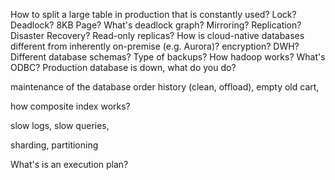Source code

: How to split a large table in production that is constantly used?
Lock? Deadlock? 8KB Page? What's deadlock graph?
Mirroring? Replication?
Disaster Recovery? 
Read-only replicas?
How is cloud-native databases different from inherently on-premise (e.g. Aurora)?
encryption?
DWH? Different database schemas?
Type of backups?
How hadoop works?
What's ODBC?
Production database is down, what do you do?

maintenance of the database 
order history (clean, offload), empty old cart,


how composite index works?


slow logs, slow queries, 


sharding, partitioning


What's is an execution plan?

**What is required**
Working through the records, find each line containing the word "works" and copy it.

**Reply**
How hadoop works?
how composite index works?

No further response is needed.